### Information shown
%%

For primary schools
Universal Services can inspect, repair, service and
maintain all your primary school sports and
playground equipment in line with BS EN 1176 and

%%
%%

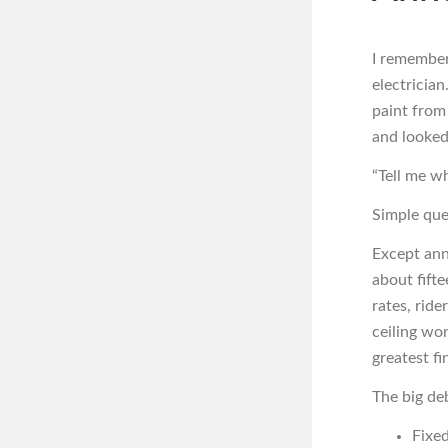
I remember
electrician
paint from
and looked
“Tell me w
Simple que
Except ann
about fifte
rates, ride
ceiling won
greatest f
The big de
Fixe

%%

### Problem statement
Of the lines in the data, report each one containing the string "primary".

### Answer for the task
For primary schools
maintain all your primary school sports and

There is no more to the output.